- [FRAGMENTO SELECCIONADO]
- - - -
Suele costar bastante, a lo largo de la historia personal, familiar, social y de la especie, pasar al proceso del perdón, que requiere la educación necesaria para hacer una valoración proporcionada de los impulsos de rechazo, a veces casi inmediatos, ante la experiencia de haber recibido un daño.
Según Juan Fernando Sellés, en su libro “Antropología para inconformes”, “Sólo el hombre puede pedir perdón, pues los animales no pueden hacer el mal a sabiendas -son siempre inocentes-, porque sólo pueden obrar de un modo, ya que no son libres, ni, en consecuencia, responsables.”
Los cuerpos vivos no humanos obran sin plantearse en qué consiste el ser del agresor y cuáles son las posibles alternativas de reacción ante lo percibido como un daño recibido injustamente o por una inadvertencia que, con más atención, podría haber sido evitada.
La reacción netamente química con la que un cuerpo vivo aúna las apariencias percibidas, sucede por reacciones de partículas de energía.
En cuerpos más evolucionados, si existe cerebro suficientemente desarrollado, se cuenta con un sistema que percibe información a través de las neuronas y genera una reacción de agrado o de molestia en las facultades internas, dando lugar a estímulos emotivos que mueven a movimientos instintivos, en los que se correlacionan partes del cerebro asociadas imaginativamente con el cumplimiento, o no, de las necesidades de conservación del indiviuo y de la especie.
- - - -
- [INFORMACIÓN MOSTRADA]
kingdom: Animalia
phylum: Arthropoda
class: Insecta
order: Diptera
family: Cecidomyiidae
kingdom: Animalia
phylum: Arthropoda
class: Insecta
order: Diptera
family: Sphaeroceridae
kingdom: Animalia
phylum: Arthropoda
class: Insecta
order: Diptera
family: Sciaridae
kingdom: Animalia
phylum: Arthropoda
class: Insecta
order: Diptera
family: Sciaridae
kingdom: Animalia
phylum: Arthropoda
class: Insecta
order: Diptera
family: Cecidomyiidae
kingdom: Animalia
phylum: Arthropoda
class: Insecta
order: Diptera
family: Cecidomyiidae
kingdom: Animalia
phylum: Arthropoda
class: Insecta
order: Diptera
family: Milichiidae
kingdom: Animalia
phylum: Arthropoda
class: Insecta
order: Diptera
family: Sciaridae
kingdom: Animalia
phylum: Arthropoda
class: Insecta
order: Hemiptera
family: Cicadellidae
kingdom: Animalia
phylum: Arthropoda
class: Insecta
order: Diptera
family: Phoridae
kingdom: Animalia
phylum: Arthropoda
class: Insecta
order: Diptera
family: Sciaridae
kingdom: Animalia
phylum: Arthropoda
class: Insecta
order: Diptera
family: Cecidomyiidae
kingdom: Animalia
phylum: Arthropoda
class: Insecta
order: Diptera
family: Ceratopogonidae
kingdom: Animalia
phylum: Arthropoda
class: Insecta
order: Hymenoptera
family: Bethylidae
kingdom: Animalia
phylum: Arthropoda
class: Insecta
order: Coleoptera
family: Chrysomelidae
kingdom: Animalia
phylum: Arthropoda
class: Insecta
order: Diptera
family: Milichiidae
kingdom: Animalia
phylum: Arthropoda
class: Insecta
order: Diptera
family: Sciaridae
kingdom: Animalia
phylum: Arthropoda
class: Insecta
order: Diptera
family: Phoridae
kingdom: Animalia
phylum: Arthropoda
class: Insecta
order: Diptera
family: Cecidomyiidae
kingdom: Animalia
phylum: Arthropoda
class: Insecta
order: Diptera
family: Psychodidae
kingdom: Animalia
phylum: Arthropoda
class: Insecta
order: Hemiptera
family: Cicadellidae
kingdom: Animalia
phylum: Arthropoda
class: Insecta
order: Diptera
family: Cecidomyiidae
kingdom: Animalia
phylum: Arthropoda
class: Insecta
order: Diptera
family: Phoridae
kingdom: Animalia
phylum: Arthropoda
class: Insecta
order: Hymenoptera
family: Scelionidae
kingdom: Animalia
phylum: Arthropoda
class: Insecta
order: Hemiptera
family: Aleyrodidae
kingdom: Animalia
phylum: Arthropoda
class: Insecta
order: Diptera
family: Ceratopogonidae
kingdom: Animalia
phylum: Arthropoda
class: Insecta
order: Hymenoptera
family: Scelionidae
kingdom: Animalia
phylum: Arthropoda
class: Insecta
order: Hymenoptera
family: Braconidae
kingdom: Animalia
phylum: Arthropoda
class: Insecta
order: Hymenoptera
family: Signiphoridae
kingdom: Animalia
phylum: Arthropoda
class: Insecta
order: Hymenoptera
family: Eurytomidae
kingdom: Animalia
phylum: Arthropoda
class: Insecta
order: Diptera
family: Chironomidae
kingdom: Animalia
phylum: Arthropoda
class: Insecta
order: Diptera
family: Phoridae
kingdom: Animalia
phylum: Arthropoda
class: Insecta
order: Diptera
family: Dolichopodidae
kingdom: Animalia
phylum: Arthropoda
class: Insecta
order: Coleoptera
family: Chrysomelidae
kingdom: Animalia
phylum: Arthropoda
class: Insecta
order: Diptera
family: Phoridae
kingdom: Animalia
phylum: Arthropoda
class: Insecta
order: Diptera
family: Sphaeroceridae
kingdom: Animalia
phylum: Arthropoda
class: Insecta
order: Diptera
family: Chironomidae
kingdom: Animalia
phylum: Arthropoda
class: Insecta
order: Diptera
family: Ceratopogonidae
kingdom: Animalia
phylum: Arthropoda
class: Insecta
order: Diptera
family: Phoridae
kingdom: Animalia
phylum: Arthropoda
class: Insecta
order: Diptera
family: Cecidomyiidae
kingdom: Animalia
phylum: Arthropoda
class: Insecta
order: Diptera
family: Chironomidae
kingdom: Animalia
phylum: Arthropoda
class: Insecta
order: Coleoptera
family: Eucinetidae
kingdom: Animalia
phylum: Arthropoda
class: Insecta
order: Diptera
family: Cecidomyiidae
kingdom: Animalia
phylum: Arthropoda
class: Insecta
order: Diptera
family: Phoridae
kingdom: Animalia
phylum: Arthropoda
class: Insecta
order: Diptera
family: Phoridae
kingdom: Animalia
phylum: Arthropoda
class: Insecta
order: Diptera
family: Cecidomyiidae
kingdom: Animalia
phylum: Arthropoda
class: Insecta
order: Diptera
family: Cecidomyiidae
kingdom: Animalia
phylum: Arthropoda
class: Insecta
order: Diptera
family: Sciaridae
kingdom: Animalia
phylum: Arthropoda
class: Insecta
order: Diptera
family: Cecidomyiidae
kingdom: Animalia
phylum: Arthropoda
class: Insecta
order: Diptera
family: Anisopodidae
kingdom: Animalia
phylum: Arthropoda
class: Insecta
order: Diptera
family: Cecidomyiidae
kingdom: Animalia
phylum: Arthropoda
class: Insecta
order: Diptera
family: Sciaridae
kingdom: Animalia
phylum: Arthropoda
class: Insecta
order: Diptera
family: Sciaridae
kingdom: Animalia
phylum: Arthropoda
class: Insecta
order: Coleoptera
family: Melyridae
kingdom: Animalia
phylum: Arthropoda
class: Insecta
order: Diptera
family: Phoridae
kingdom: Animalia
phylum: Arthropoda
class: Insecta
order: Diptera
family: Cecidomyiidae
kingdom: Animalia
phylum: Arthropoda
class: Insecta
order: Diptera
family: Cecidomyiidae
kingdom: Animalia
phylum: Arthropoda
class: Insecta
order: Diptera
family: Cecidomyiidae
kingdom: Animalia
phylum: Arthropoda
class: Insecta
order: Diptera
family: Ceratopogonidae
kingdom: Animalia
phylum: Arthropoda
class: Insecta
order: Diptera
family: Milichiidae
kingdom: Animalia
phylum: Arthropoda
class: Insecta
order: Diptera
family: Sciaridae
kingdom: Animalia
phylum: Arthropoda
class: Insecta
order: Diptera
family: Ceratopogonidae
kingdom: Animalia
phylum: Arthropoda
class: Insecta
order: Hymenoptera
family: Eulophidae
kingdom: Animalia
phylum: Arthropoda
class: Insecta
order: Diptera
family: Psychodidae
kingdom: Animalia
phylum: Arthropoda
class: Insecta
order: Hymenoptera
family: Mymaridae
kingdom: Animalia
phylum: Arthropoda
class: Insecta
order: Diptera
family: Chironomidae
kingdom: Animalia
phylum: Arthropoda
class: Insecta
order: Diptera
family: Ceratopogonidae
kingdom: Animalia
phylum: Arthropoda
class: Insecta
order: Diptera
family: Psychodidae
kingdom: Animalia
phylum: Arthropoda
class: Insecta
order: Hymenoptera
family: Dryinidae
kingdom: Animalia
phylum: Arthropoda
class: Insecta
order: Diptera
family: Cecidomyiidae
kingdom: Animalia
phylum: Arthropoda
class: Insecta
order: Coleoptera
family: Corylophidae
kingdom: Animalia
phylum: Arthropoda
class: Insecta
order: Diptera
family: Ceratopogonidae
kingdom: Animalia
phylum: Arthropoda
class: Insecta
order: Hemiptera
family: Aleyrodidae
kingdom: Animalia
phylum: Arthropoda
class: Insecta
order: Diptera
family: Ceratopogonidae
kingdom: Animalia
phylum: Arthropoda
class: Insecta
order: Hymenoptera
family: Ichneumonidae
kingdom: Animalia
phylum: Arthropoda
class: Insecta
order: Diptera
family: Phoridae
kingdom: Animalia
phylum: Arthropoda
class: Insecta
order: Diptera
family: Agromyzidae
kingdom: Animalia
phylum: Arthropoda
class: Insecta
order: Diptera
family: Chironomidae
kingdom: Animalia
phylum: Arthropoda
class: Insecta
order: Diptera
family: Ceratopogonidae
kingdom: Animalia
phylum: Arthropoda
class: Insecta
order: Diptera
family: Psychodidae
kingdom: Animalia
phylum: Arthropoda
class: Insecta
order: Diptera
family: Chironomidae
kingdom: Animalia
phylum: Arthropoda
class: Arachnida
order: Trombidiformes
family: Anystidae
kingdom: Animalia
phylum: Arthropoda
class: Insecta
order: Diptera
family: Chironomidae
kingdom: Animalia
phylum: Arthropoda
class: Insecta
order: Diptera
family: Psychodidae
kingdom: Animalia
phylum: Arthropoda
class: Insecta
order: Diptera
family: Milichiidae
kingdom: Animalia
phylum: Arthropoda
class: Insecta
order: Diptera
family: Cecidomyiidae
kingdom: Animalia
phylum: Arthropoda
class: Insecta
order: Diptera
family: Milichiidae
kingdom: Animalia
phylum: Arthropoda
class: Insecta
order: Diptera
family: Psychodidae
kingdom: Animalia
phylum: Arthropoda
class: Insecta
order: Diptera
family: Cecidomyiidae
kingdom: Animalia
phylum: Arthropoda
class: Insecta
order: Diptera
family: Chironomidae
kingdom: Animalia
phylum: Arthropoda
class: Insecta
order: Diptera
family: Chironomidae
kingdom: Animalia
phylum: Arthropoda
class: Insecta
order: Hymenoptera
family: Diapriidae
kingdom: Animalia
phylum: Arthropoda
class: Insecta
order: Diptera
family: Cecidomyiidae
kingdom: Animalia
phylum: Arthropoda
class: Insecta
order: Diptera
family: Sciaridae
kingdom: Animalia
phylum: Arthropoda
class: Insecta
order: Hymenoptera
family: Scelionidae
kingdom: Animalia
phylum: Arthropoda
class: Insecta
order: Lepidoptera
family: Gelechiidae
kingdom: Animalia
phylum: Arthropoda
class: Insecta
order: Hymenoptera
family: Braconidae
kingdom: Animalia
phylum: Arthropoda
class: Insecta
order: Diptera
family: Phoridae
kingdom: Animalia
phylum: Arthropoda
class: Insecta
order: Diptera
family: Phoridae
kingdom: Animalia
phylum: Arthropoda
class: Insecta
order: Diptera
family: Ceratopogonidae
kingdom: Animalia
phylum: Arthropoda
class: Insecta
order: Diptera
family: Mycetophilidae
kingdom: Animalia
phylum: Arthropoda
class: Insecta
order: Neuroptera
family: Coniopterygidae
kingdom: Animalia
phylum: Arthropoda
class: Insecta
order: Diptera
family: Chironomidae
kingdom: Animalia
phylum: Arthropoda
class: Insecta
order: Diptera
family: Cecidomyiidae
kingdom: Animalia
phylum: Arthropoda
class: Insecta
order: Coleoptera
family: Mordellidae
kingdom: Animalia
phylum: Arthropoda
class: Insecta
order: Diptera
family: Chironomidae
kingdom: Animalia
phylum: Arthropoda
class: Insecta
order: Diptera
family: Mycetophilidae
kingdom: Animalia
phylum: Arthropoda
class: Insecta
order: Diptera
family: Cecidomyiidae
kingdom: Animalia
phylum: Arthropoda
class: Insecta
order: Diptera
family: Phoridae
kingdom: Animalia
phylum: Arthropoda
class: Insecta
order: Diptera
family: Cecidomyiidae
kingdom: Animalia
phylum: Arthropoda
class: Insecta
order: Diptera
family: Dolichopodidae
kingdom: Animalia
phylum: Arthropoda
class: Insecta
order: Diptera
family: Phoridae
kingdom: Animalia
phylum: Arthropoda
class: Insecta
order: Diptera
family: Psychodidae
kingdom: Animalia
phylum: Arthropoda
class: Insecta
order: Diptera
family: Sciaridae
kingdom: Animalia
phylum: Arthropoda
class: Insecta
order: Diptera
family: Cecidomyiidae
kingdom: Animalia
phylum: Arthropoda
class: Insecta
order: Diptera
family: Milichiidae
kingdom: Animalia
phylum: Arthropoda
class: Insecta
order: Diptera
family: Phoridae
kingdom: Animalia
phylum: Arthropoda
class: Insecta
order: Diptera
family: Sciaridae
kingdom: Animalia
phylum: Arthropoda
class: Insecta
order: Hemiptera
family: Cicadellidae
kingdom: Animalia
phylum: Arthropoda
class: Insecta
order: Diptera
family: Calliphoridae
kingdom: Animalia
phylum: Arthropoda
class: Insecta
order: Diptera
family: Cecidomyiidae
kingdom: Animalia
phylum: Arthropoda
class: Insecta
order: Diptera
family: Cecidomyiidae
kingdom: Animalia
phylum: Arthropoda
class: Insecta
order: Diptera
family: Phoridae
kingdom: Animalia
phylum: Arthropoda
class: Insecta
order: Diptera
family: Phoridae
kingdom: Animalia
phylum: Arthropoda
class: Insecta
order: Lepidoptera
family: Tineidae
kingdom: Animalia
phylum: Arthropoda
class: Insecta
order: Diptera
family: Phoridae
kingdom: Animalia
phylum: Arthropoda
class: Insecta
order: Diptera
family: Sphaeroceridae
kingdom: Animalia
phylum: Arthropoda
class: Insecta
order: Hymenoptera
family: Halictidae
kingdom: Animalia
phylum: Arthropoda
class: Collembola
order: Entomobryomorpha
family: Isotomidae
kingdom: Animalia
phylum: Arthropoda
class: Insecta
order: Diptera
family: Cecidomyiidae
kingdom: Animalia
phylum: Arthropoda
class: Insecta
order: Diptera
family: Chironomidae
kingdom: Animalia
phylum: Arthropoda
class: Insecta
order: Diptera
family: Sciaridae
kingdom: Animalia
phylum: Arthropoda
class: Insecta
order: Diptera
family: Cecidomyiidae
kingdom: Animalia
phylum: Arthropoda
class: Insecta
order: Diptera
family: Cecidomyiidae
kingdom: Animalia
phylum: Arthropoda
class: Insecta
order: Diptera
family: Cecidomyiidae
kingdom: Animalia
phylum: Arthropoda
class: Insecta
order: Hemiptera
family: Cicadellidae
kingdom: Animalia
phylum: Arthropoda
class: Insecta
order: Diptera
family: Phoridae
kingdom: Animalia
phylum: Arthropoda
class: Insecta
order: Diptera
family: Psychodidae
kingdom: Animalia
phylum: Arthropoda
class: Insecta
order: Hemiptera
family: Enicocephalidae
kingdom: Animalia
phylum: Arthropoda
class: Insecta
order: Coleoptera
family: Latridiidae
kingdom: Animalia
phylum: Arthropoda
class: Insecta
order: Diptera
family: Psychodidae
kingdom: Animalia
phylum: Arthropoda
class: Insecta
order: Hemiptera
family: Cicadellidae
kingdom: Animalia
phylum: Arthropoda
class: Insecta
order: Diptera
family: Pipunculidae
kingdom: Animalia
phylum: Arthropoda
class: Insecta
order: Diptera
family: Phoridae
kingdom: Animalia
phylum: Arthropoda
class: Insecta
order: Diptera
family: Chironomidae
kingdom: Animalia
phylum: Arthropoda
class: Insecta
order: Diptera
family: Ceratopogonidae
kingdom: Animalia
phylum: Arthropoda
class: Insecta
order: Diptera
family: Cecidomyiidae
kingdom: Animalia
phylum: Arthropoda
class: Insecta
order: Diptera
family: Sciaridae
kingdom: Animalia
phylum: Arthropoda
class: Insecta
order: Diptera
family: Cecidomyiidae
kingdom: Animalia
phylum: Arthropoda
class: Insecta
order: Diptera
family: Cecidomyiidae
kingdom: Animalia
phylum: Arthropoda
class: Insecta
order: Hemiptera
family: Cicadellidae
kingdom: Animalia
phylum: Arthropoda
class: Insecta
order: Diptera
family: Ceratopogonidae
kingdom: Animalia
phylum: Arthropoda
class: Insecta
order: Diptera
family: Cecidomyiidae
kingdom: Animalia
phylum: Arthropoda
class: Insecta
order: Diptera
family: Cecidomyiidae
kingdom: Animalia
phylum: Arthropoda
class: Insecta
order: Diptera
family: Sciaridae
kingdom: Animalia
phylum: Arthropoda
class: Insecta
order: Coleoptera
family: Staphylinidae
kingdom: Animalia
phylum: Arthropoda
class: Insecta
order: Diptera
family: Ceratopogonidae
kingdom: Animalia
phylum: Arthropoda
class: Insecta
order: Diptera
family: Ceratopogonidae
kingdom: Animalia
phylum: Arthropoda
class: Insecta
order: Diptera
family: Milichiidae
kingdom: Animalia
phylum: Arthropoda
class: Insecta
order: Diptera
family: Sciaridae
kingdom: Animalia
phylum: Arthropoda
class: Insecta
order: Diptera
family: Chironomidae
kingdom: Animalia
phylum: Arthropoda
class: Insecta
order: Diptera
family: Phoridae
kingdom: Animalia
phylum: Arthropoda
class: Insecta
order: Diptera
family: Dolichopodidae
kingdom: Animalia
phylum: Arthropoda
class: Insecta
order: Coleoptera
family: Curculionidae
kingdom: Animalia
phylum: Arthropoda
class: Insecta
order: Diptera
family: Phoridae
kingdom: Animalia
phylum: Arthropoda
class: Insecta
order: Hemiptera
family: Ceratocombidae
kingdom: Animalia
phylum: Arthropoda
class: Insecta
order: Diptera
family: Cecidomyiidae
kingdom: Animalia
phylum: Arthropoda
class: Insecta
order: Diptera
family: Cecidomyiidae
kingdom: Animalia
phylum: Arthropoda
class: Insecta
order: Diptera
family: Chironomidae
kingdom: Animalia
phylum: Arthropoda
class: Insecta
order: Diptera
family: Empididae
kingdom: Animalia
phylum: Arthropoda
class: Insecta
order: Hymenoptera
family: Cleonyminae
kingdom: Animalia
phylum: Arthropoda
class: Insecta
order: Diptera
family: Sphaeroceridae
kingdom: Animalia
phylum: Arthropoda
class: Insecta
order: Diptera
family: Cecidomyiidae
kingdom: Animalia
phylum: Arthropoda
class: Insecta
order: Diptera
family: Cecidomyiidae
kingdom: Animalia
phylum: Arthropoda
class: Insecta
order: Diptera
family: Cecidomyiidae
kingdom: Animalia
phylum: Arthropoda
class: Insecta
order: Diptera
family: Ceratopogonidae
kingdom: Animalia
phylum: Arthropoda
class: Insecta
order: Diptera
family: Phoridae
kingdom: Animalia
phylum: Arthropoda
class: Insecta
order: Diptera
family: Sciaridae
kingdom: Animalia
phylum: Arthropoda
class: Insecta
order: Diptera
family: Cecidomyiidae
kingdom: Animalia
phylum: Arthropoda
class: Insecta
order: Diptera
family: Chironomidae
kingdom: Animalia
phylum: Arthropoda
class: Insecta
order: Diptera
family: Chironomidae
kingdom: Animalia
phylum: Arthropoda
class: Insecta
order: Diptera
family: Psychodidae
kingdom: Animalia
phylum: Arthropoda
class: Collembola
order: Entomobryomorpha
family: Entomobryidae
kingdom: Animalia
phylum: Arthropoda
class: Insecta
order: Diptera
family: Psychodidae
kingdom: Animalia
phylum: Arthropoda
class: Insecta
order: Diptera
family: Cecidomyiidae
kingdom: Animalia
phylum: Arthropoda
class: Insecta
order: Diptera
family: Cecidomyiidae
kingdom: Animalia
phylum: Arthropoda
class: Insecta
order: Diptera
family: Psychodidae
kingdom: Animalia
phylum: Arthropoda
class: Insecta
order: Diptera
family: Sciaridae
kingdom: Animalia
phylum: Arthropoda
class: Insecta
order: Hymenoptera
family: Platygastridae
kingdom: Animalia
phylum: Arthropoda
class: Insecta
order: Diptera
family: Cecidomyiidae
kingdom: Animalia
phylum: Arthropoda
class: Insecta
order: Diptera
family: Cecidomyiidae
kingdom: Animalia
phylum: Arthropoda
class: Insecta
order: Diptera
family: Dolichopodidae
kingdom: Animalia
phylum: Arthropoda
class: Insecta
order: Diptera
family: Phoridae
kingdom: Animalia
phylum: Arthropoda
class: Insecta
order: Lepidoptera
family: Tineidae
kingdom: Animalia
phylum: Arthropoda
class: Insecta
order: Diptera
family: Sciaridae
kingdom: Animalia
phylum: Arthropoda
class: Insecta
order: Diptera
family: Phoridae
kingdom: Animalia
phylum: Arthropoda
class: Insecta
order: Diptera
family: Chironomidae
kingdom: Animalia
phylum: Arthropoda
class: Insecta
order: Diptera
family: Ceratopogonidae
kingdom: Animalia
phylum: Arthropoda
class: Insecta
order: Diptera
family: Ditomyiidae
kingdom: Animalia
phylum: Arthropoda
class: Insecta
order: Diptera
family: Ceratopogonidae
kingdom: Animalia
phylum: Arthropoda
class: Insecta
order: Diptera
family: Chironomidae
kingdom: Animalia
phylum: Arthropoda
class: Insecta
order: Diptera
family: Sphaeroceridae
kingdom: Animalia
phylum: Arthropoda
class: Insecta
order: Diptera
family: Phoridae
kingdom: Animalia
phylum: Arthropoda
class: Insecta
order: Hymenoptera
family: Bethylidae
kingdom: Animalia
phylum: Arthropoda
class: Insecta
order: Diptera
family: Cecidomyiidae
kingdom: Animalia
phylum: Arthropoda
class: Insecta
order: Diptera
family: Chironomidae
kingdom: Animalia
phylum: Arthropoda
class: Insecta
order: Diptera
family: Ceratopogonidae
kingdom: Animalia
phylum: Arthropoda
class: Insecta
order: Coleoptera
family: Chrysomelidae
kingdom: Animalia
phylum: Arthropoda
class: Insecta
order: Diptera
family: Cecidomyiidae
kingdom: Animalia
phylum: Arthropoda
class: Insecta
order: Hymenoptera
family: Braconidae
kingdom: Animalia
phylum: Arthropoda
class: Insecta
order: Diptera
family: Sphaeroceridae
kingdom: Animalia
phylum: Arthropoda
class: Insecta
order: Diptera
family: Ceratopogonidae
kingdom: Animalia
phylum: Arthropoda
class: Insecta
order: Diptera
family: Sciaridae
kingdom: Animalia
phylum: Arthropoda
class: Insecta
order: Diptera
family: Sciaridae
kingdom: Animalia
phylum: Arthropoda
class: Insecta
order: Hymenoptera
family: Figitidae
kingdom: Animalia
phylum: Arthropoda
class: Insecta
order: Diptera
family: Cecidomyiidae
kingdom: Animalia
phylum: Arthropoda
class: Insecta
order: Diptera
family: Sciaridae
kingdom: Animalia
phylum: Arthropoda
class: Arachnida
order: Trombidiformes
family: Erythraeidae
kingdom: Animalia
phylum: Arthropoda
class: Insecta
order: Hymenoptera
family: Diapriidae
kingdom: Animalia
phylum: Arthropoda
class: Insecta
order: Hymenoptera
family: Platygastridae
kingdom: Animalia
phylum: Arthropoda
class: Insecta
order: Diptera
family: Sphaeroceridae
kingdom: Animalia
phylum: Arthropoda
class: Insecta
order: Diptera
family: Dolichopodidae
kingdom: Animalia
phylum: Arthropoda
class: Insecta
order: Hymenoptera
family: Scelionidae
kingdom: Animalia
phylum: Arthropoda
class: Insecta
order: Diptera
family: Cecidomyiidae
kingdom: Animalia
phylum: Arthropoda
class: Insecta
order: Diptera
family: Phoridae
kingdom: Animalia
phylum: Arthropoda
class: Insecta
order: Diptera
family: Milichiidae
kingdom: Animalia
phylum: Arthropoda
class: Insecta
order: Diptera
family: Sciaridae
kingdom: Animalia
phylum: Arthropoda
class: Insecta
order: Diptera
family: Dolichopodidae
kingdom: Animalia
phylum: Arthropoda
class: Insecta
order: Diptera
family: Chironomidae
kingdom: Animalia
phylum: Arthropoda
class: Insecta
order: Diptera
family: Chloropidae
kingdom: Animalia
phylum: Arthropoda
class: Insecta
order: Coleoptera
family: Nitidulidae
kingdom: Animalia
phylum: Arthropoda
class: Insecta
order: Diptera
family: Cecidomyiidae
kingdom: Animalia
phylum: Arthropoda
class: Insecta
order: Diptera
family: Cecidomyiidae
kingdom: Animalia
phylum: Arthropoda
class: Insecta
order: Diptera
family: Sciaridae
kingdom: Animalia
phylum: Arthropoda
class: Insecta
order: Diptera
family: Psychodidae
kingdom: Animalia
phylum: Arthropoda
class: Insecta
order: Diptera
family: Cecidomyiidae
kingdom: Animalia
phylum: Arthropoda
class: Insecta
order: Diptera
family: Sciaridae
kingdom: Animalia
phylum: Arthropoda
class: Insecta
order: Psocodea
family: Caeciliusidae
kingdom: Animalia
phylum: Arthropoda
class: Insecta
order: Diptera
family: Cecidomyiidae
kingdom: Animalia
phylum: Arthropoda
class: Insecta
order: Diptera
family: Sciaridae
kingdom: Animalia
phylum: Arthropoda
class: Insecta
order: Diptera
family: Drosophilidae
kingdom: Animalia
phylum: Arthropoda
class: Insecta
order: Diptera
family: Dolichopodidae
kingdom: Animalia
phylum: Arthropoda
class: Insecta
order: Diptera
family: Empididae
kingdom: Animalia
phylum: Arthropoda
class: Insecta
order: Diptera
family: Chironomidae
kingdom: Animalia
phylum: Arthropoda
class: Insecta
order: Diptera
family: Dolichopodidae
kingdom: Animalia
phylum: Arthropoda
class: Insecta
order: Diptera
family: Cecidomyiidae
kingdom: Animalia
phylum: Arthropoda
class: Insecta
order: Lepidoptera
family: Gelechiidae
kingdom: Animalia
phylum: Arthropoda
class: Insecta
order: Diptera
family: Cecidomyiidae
- - - -
- [POR HACER]
Retoma el texto sobre el perdón y continúalo a partir de su última oración.

- [PROBLEMA RESUELTO]
De este modo causal se detonan aversiones o deseos orgánicos que llevan a reacciones químicas y físicas, algunas perceptibles por otros cuerpos vivos.
Si las reacciones emotivas e instintivas son percibidas entre seres humanos, al ser éstos realidades constitutivamente corporeoespirituales, las viven además espiritualmente a modo de sentimientos o mociones orgánicas llamadas desespecializadas, por ser asequibles a una reflexión, valoración y gestión espiritual además de biológica.
Este modo de autogerenciarse puede ser ocasión de que la persona contextualice los estímulos percibidos desde la perspectiva de su propia identidad y calibre su tendencia a ser agresor, según la perspectiva de la unidad, propia y del agresor, entre su pasado, presente y futuro infinito, por el hecho de ser humanos.
De este modo se es capaz de aprovechar una situación de recepción de daño, para perdonar de corazón a todos los que intervinieron en la cadena de acciones y omisiones que hicieron posible el agravio.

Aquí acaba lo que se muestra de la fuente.